-- TASK DIRECTIONS --
Task for the listing below: copy it out in full, exactly.

-- GIVEN ENTRIES --
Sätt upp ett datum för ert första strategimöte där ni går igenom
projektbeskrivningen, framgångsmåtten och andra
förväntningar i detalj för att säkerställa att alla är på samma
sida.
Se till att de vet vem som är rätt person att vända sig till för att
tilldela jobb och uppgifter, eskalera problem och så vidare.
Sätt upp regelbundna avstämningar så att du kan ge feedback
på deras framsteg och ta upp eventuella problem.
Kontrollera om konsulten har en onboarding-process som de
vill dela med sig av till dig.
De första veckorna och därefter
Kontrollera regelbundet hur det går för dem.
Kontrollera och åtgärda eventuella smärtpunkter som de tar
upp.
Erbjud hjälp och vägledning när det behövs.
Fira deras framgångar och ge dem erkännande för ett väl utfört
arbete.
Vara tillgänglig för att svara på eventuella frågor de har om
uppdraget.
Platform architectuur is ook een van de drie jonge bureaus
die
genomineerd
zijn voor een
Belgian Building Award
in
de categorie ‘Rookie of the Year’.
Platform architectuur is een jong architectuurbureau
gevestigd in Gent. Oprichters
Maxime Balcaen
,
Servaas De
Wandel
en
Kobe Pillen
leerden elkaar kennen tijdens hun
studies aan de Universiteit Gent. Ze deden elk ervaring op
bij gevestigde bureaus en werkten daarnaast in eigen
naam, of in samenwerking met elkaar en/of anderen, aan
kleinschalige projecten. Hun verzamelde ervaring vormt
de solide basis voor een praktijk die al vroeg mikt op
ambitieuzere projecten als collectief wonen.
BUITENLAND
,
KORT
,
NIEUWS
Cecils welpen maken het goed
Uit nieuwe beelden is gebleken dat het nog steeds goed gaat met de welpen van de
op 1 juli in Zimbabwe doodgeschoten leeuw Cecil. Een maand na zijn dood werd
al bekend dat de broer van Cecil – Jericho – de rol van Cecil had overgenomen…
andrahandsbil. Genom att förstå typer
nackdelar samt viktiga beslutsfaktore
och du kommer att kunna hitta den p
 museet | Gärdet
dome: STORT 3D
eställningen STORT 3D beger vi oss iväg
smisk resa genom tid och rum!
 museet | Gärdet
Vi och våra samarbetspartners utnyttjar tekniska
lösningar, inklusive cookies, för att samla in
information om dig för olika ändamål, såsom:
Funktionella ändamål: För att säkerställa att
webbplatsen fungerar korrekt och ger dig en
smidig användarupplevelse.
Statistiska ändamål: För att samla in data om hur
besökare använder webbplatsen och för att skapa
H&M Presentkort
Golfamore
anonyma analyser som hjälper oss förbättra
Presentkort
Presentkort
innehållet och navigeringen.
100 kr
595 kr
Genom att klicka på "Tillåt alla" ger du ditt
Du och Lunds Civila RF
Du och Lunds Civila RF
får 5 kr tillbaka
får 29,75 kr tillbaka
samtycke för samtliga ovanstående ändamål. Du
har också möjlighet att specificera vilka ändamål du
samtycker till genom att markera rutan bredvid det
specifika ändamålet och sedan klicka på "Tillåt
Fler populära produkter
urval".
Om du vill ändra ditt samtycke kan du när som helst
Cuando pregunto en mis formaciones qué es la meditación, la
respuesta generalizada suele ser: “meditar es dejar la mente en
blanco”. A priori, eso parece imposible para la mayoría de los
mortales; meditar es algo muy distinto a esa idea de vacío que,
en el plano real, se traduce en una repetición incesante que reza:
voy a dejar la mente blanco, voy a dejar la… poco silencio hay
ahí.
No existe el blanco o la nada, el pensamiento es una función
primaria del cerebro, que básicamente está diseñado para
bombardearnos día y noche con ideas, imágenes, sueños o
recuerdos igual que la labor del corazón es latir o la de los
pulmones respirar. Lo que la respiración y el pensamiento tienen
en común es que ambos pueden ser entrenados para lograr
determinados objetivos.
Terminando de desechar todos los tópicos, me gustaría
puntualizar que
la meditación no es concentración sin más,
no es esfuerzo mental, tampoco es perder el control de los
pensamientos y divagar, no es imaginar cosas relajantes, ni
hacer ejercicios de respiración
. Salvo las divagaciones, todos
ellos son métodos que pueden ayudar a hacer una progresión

-- TASK ANSWER --
Sätt upp ett datum för ert första strategimöte där ni går igenom
projektbeskrivningen, framgångsmåtten och andra
förväntningar i detalj för att säkerställa att alla är på samma
sida.
Se till att de vet vem som är rätt person att vända sig till för att
tilldela jobb och uppgifter, eskalera problem och så vidare.
Sätt upp regelbundna avstämningar så att du kan ge feedback
på deras framsteg och ta upp eventuella problem.
Kontrollera om konsulten har en onboarding-process som de
vill dela med sig av till dig.
De första veckorna och därefter
Kontrollera regelbundet hur det går för dem.
Kontrollera och åtgärda eventuella smärtpunkter som de tar
upp.
Erbjud hjälp och vägledning när det behövs.
Fira deras framgångar och ge dem erkännande för ett väl utfört
arbete.
Vara tillgänglig för att svara på eventuella frågor de har om
uppdraget.
Platform architectuur is ook een van de drie jonge bureaus
die
genomineerd
zijn voor een
Belgian Building Award
in
de categorie ‘Rookie of the Year’.
Platform architectuur is een jong architectuurbureau
gevestigd in Gent. Oprichters
Maxime Balcaen
,
Servaas De
Wandel
en
Kobe Pillen
leerden elkaar kennen tijdens hun
studies aan de Universiteit Gent. Ze deden elk ervaring op
bij gevestigde bureaus en werkten daarnaast in eigen
naam, of in samenwerking met elkaar en/of anderen, aan
kleinschalige projecten. Hun verzamelde ervaring vormt
de solide basis voor een praktijk die al vroeg mikt op
ambitieuzere projecten als collectief wonen.
BUITENLAND
,
KORT
,
NIEUWS
Cecils welpen maken het goed
Uit nieuwe beelden is gebleken dat het nog steeds goed gaat met de welpen van de
op 1 juli in Zimbabwe doodgeschoten leeuw Cecil. Een maand na zijn dood werd
al bekend dat de broer van Cecil – Jericho – de rol van Cecil had overgenomen…
andrahandsbil. Genom att förstå typer
nackdelar samt viktiga beslutsfaktore
och du kommer att kunna hitta den p
 museet | Gärdet
dome: STORT 3D
eställningen STORT 3D beger vi oss iväg
smisk resa genom tid och rum!
 museet | Gärdet
Vi och våra samarbetspartners utnyttjar tekniska
lösningar, inklusive cookies, för att samla in
information om dig för olika ändamål, såsom:
Funktionella ändamål: För att säkerställa att
webbplatsen fungerar korrekt och ger dig en
smidig användarupplevelse.
Statistiska ändamål: För att samla in data om hur
besökare använder webbplatsen och för att skapa
H&M Presentkort
Golfamore
anonyma analyser som hjälper oss förbättra
Presentkort
Presentkort
innehållet och navigeringen.
100 kr
595 kr
Genom att klicka på "Tillåt alla" ger du ditt
Du och Lunds Civila RF
Du och Lunds Civila RF
får 5 kr tillbaka
får 29,75 kr tillbaka
samtycke för samtliga ovanstående ändamål. Du
har också möjlighet att specificera vilka ändamål du
samtycker till genom att markera rutan bredvid det
specifika ändamålet och sedan klicka på "Tillåt
Fler populära produkter
urval".
Om du vill ändra ditt samtycke kan du när som helst
Cuando pregunto en mis formaciones qué es la meditación, la
respuesta generalizada suele ser: “meditar es dejar la mente en
blanco”. A priori, eso parece imposible para la mayoría de los
mortales; meditar es algo muy distinto a esa idea de vacío que,
en el plano real, se traduce en una repetición incesante que reza:
voy a dejar la mente blanco, voy a dejar la… poco silencio hay
ahí.
No existe el blanco o la nada, el pensamiento es una función
primaria del cerebro, que básicamente está diseñado para
bombardearnos día y noche con ideas, imágenes, sueños o
recuerdos igual que la labor del corazón es latir o la de los
pulmones respirar. Lo que la respiración y el pensamiento tienen
en común es que ambos pueden ser entrenados para lograr
determinados objetivos.
Terminando de desechar todos los tópicos, me gustaría
puntualizar que
la meditación no es concentración sin más,
no es esfuerzo mental, tampoco es perder el control de los
pensamientos y divagar, no es imaginar cosas relajantes, ni
hacer ejercicios de respiración
. Salvo las divagaciones, todos
ellos son métodos que pueden ayudar a hacer una progresión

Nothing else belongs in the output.